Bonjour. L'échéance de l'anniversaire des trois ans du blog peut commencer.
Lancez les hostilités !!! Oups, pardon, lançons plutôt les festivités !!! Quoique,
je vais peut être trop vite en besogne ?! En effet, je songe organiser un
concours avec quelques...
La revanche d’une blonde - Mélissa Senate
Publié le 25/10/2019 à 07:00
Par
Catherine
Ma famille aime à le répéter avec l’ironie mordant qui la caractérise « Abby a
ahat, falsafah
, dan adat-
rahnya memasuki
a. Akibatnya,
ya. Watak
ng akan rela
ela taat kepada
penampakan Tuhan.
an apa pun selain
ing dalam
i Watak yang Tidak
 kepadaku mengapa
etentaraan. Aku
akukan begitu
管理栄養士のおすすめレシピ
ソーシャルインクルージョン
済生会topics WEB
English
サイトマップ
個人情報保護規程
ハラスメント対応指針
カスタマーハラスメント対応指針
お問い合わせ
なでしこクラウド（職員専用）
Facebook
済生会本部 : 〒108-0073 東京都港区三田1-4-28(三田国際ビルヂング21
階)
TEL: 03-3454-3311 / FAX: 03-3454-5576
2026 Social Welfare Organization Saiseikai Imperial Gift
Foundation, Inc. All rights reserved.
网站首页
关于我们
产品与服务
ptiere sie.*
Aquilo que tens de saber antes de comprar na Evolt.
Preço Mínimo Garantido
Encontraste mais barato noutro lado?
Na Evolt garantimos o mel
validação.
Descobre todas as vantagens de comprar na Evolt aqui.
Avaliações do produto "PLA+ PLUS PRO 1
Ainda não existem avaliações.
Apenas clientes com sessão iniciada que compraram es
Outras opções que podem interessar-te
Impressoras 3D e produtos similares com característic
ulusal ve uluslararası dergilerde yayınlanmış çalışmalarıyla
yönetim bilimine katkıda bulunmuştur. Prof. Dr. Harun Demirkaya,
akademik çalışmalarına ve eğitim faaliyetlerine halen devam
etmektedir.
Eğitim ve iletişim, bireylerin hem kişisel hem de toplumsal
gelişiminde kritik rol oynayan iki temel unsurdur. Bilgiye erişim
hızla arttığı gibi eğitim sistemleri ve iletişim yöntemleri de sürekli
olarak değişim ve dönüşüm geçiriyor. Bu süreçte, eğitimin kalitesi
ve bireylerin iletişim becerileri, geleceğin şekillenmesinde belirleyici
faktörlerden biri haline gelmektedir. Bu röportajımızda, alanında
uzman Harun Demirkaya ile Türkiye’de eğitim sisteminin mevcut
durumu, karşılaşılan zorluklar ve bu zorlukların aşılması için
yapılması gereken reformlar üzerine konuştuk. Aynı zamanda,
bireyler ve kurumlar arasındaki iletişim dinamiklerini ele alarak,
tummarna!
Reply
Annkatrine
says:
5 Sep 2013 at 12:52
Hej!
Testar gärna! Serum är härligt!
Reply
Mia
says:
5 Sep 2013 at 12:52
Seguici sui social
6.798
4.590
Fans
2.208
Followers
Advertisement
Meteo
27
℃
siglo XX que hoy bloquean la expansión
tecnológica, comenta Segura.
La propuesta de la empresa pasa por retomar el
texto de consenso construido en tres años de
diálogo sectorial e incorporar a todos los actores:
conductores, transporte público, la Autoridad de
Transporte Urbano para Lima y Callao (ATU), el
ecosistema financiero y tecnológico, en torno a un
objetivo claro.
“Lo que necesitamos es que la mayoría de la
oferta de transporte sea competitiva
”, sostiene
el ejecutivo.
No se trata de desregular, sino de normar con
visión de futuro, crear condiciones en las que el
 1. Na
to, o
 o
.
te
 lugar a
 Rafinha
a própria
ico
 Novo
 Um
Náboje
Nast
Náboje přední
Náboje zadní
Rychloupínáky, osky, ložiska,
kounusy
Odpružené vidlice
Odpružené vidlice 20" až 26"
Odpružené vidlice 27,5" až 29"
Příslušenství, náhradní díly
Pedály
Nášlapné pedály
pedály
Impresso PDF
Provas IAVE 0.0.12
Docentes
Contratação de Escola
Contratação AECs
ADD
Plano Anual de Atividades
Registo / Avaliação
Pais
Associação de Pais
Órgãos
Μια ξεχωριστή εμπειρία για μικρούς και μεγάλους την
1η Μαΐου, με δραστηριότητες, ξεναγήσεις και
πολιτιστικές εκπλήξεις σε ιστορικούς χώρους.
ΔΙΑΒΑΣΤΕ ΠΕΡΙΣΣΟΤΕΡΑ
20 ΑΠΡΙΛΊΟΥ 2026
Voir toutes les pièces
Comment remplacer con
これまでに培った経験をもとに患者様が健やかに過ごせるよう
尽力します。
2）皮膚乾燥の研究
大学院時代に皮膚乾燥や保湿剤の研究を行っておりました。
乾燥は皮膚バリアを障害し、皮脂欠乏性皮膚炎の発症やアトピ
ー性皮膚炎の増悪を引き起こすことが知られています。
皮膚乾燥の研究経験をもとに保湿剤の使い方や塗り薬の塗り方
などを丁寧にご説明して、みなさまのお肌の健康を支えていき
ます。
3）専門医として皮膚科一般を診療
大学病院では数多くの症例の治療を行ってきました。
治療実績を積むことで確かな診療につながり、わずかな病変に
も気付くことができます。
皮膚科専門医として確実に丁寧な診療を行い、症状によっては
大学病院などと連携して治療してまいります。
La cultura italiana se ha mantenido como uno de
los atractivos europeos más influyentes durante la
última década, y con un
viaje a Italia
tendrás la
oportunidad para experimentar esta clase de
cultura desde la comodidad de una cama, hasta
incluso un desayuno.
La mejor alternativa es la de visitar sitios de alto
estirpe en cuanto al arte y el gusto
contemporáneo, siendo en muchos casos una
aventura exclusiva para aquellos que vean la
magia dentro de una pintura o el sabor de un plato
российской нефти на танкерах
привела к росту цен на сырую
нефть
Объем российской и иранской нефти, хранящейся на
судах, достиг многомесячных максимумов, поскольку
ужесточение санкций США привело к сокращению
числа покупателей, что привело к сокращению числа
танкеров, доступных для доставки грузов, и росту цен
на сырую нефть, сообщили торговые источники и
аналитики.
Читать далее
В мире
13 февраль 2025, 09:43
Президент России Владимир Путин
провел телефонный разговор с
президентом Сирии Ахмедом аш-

***

* [Work order]
Reproduce every line of the listing above in order, keeping each character unchanged.

* [Task answer]
Bonjour. L'échéance de l'anniversaire des trois ans du blog peut commencer.
Lancez les hostilités !!! Oups, pardon, lançons plutôt les festivités !!! Quoique,
je vais peut être trop vite en besogne ?! En effet, je songe organiser un
concours avec quelques...
La revanche d’une blonde - Mélissa Senate
Publié le 25/10/2019 à 07:00
Par
Catherine
Ma famille aime à le répéter avec l’ironie mordant qui la caractérise « Abby a
ahat, falsafah
, dan adat-
rahnya memasuki
a. Akibatnya,
ya. Watak
ng akan rela
ela taat kepada
penampakan Tuhan.
an apa pun selain
ing dalam
i Watak yang Tidak
 kepadaku mengapa
etentaraan. Aku
akukan begitu
管理栄養士のおすすめレシピ
ソーシャルインクルージョン
済生会topics WEB
English
サイトマップ
個人情報保護規程
ハラスメント対応指針
カスタマーハラスメント対応指針
お問い合わせ
なでしこクラウド（職員専用）
Facebook
済生会本部 : 〒108-0073 東京都港区三田1-4-28(三田国際ビルヂング21
階)
TEL: 03-3454-3311 / FAX: 03-3454-5576
2026 Social Welfare Organization Saiseikai Imperial Gift
Foundation, Inc. All rights reserved.
网站首页
关于我们
产品与服务
ptiere sie.*
Aquilo que tens de saber antes de comprar na Evolt.
Preço Mínimo Garantido
Encontraste mais barato noutro lado?
Na Evolt garantimos o mel
validação.
Descobre todas as vantagens de comprar na Evolt aqui.
Avaliações do produto "PLA+ PLUS PRO 1
Ainda não existem avaliações.
Apenas clientes com sessão iniciada que compraram es
Outras opções que podem interessar-te
Impressoras 3D e produtos similares com característic
ulusal ve uluslararası dergilerde yayınlanmış çalışmalarıyla
yönetim bilimine katkıda bulunmuştur. Prof. Dr. Harun Demirkaya,
akademik çalışmalarına ve eğitim faaliyetlerine halen devam
etmektedir.
Eğitim ve iletişim, bireylerin hem kişisel hem de toplumsal
gelişiminde kritik rol oynayan iki temel unsurdur. Bilgiye erişim
hızla arttığı gibi eğitim sistemleri ve iletişim yöntemleri de sürekli
olarak değişim ve dönüşüm geçiriyor. Bu süreçte, eğitimin kalitesi
ve bireylerin iletişim becerileri, geleceğin şekillenmesinde belirleyici
faktörlerden biri haline gelmektedir. Bu röportajımızda, alanında
uzman Harun Demirkaya ile Türkiye’de eğitim sisteminin mevcut
durumu, karşılaşılan zorluklar ve bu zorlukların aşılması için
yapılması gereken reformlar üzerine konuştuk. Aynı zamanda,
bireyler ve kurumlar arasındaki iletişim dinamiklerini ele alarak,
tummarna!
Reply
Annkatrine
says:
5 Sep 2013 at 12:52
Hej!
Testar gärna! Serum är härligt!
Reply
Mia
says:
5 Sep 2013 at 12:52
Seguici sui social
6.798
4.590
Fans
2.208
Followers
Advertisement
Meteo
27
℃
siglo XX que hoy bloquean la expansión
tecnológica, comenta Segura.
La propuesta de la empresa pasa por retomar el
texto de consenso construido en tres años de
diálogo sectorial e incorporar a todos los actores:
conductores, transporte público, la Autoridad de
Transporte Urbano para Lima y Callao (ATU), el
ecosistema financiero y tecnológico, en torno a un
objetivo claro.
“Lo que necesitamos es que la mayoría de la
oferta de transporte sea competitiva
”, sostiene
el ejecutivo.
No se trata de desregular, sino de normar con
visión de futuro, crear condiciones en las que el
 1. Na
to, o
 o
.
te
 lugar a
 Rafinha
a própria
ico
 Novo
 Um
Náboje
Nast
Náboje přední
Náboje zadní
Rychloupínáky, osky, ložiska,
kounusy
Odpružené vidlice
Odpružené vidlice 20" až 26"
Odpružené vidlice 27,5" až 29"
Příslušenství, náhradní díly
Pedály
Nášlapné pedály
pedály
Impresso PDF
Provas IAVE 0.0.12
Docentes
Contratação de Escola
Contratação AECs
ADD
Plano Anual de Atividades
Registo / Avaliação
Pais
Associação de Pais
Órgãos
Μια ξεχωριστή εμπειρία για μικρούς και μεγάλους την
1η Μαΐου, με δραστηριότητες, ξεναγήσεις και
πολιτιστικές εκπλήξεις σε ιστορικούς χώρους.
ΔΙΑΒΑΣΤΕ ΠΕΡΙΣΣΟΤΕΡΑ
20 ΑΠΡΙΛΊΟΥ 2026
Voir toutes les pièces
Comment remplacer con
これまでに培った経験をもとに患者様が健やかに過ごせるよう
尽力します。
2）皮膚乾燥の研究
大学院時代に皮膚乾燥や保湿剤の研究を行っておりました。
乾燥は皮膚バリアを障害し、皮脂欠乏性皮膚炎の発症やアトピ
ー性皮膚炎の増悪を引き起こすことが知られています。
皮膚乾燥の研究経験をもとに保湿剤の使い方や塗り薬の塗り方
などを丁寧にご説明して、みなさまのお肌の健康を支えていき
ます。
3）専門医として皮膚科一般を診療
大学病院では数多くの症例の治療を行ってきました。
治療実績を積むことで確かな診療につながり、わずかな病変に
も気付くことができます。
皮膚科専門医として確実に丁寧な診療を行い、症状によっては
大学病院などと連携して治療してまいります。
La cultura italiana se ha mantenido como uno de
los atractivos europeos más influyentes durante la
última década, y con un
viaje a Italia
tendrás la
oportunidad para experimentar esta clase de
cultura desde la comodidad de una cama, hasta
incluso un desayuno.
La mejor alternativa es la de visitar sitios de alto
estirpe en cuanto al arte y el gusto
contemporáneo, siendo en muchos casos una
aventura exclusiva para aquellos que vean la
magia dentro de una pintura o el sabor de un plato
российской нефти на танкерах
привела к росту цен на сырую
нефть
Объем российской и иранской нефти, хранящейся на
судах, достиг многомесячных максимумов, поскольку
ужесточение санкций США привело к сокращению
числа покупателей, что привело к сокращению числа
танкеров, доступных для доставки грузов, и росту цен
на сырую нефть, сообщили торговые источники и
аналитики.
Читать далее
В мире
13 февраль 2025, 09:43
Президент России Владимир Путин
провел телефонный разговор с
президентом Сирии Ахмедом аш-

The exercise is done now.